Dataset items

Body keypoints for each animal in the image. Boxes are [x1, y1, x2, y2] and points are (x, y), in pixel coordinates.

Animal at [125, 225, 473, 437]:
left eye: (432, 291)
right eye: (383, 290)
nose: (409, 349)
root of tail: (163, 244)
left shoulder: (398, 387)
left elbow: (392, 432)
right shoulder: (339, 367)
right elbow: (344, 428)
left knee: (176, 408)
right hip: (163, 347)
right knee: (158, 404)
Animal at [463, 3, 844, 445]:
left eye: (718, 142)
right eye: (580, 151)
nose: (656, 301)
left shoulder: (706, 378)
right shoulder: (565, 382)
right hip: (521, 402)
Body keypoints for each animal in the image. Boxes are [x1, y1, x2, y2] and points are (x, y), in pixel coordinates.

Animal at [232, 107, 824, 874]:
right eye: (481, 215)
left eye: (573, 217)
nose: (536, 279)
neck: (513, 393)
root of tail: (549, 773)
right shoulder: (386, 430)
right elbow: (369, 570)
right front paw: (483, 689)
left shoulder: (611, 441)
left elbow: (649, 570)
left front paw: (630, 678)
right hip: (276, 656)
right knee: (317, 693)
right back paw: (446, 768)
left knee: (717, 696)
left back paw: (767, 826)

==

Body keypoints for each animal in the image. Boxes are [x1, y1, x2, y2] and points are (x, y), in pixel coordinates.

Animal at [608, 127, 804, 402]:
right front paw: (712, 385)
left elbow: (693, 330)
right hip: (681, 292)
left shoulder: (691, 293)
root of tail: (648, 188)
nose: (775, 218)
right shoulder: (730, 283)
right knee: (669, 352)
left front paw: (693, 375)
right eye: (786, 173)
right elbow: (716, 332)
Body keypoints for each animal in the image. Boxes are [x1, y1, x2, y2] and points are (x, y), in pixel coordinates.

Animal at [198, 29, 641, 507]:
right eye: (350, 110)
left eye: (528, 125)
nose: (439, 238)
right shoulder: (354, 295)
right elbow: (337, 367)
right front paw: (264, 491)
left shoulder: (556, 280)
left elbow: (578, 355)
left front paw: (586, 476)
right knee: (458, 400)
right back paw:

#### TASK PROMPT
Copy out each line of the data above, exactly, if it lies between the line holding "right knee: (317, 693)" and the line holding "left back paw: (767, 826)", inclusive; copy no other line.

#### RESPONSE TO THE TASK
right knee: (317, 693)
right back paw: (446, 768)
left knee: (717, 696)
left back paw: (767, 826)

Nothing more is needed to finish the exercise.